Selected excerpt —
╔══

I really think it's the
I really think it's the parents who gets so caught up in their emotions when it comes to kids missing this holiday or that week of fun. The kids most likely don't even care that you'll be going and only taking your kid. Your DH needs to stop taking "his" split custody so personally. The kids are being clothes, fed and in decent shape when they return to y'all so anything else that happens at BM really isn't his business especially about the summer camp. It's BM's time and he needs to let go. On top of that he needs to stop seeing his kids as victims; firstly because the stories that flow from one house to the other are always more dramatic than reality that's just basic logic based on their perception. Another is that I seriously doubt those kids are locked into their rooms doing absolutely nothing during their stay with their mom. Just because he was miserable with her doesn't mean he needs to project those emotions onto his kids.
I don't think she should be moving with them or that their stepfather should be their disciplinarian but there's little you can do without a judge's order. Go and enjoy your daughter with your mom. Your skids get a weekly vacation everytime they go to their moms and she's stuck with you guys all the time. Let her get some grandma spoiling.

╚══

Collected data entries
╔══

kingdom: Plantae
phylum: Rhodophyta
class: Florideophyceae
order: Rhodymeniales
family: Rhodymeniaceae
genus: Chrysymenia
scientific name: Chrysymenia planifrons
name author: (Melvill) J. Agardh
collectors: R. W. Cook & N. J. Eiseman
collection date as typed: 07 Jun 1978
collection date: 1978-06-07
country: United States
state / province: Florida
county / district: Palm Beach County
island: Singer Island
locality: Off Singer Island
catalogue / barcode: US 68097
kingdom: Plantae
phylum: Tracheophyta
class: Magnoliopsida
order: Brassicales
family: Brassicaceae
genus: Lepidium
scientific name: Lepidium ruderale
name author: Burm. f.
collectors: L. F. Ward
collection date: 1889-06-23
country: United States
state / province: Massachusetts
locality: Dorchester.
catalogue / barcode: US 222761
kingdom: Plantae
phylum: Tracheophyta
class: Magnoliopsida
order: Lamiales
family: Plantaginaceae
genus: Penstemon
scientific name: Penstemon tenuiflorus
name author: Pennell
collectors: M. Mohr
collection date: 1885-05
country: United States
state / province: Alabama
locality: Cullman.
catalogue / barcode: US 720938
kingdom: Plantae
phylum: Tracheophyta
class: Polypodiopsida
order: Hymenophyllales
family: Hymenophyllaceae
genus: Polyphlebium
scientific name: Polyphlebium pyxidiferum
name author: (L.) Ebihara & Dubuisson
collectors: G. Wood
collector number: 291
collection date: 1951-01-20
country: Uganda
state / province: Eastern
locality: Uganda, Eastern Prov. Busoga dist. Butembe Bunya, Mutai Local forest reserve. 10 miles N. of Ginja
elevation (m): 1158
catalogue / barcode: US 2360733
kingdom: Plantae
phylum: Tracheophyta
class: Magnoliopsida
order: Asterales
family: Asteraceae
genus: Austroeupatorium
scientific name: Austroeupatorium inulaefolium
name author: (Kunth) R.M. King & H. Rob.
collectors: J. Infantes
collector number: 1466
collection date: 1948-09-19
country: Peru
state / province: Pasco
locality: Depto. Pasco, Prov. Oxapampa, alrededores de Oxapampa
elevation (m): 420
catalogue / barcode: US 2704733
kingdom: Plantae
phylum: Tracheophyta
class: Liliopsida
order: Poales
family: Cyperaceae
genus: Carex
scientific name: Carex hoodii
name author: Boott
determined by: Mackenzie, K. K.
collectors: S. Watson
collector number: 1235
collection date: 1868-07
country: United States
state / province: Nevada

╚══

Your instructions — Go on with the advice post about the custody split and the trip with grandma, picking up after its final sentence.

Output of the exercise —
It is definitely him that is
It is definitely him that is caught up in what he thinks is their emotions. Right now he does see them as victims and he is the only one who can fix it or help them. I've suggested therapy, so we will see. To be fair, she is horrible mother and makes really bad decisions, but she is their mother and he needs to let it go and find some way to detach.
Thanks for reminding me of all of this. DD does need some Grandma spoiling. Hell, we all do!
he's projecting his own
he's projecting his own stress onto the situation.
it is a-ok for your daughter to get some one-on-one time with you mom. my grandmother has never had all her grandkids at one time. lots of us got one on one time with her. my grandparents would take me and my brother for a week before school started back. my sister (st.sis) never cared. she totally took advantage of it as one-on-one time with mom.
your dh is being overly concerned with a what-if that will likely never happen, just because of the tension surrounding your particular step situation.
Hmmm - my comment seems to
Hmmm - my comment seems to have disappeared.
It is absolutely fine for your kid to go see her grandmother.
The skids are not your mother's grandchildren, so why on EARTH would they go visit her??? Makes no sense...
He is being overly dramatic about things that haven't even happened yet. Ugh, dude, come on, pull it together.
Well, my skids are close to
Well, my skids are close to my mom. They see her as their grandmother too. We are one of those big happy families that take in everyone. My mom treats my skids wonderfully and loves them. However, there is a difference between my dd and skids...but they all feel the love from Grandma. My DH's family is the same way with my DD. Both of our families love kids, so anyone who brings kids around biological or not gets the royal treatment.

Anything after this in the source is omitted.